◆ Problems to solve ◆
(1) Translate this sentence from the forum post about calling methods into Spanish: "I’m attempting to update the game score every time an enemy is destroyed."
(2) Write what comes next in the forum post about updating a game score, picking up after its last sentence.

◆ Extract ◆
◆ ◆ ◆ ◆ ◆
[SOLVED] Help with calling Methods/Functions

I’m attempting to update the game score every time an enemy is destroyed. I have a script for the UI as shown below:

var ScoreUpdate = pc.createScript('scoreUpdate');

// initialize code called once per entity
ScoreUpdate.prototype.initialize = function() {
    
            this.score = 0;
    
    var onScoreupdate = function() {
    this.score = this.score + 50;   
    };
    
        this.app.on('player:score', onScoreupdate);
    
    });

};

// update code called every frame
ScoreUpdate.prototype.update = function(dt) {
    
this.entity.element.text = this.score;
    
};

Here is the script that fires the method from a collision Trigger script:

var Trigger = pc.createScript('trigger');

// initialize code called once per entity
Trigger.prototype.initialize = function() {

    this.entity.collision.on('triggerenter', this.onTriggerEnter, this);
        this.app.fire('player:score');
};

// update code called every frame
Trigger.prototype.update = function(dt) {
    
            if (this.app.timeScale == 1) {
                   this.entity.translate(0, 0, -0.1);
            }

};

Trigger.prototype.onTriggerEnter = function (result) {
        result.enabled = 0;

        this.entity.enabled = 0;        
};

Any help would greatly be appreciated. Thanks! I’ve also placed the fire event right before the result.enabled line and it doesn’t change the score.
◆ ◆ ◆ ◆ ◆
◆ Extracted data ◆
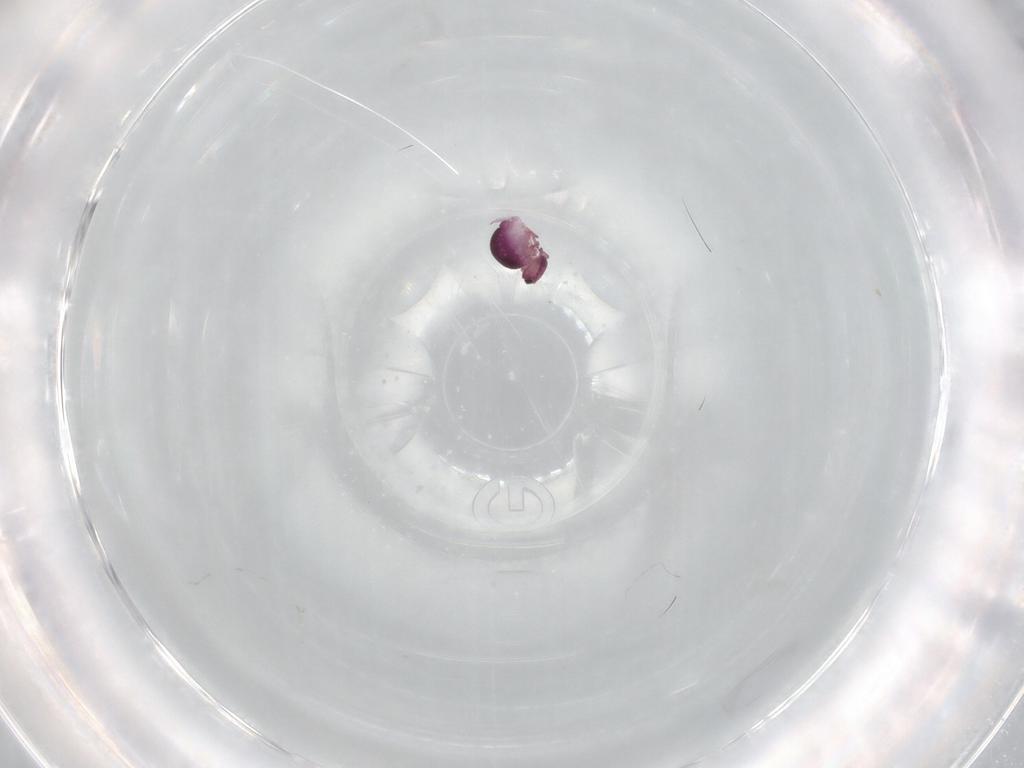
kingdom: Animalia
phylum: Arthropoda
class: Collembola
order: Symphypleona
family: Sminthurididae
◆ ◆ ◆ ◆ ◆
◆ Responses per task ◆
(1) Estoy intentando actualizar la puntuación del juego cada vez que se destruye un enemigo.

(2)
Hi @MikeTheTech

For optimization purposes, you should have this outside of the update function.

this.entity.element.text = this.score;

I am a little confused by this logic, but maybe you should fire the event inside the trigger function, not inside initialize, from my perspective this doesn’t make any sanse.

this.app.fire('player:score');

You should write code this way

ScoreUpdate.prototype.initialize = function() {
         this.score = 0;
        this.app.on('player:score', onScoreupdate,this);
};
ScoreUpdate.prototype.onScoreupdate=function(value)
{
   this.score+=value;
   this.entity.element.text=this.score;
};

Also maybe it’s for the best if you make one Score manager, which will contain text as property, so you can use it in any new project.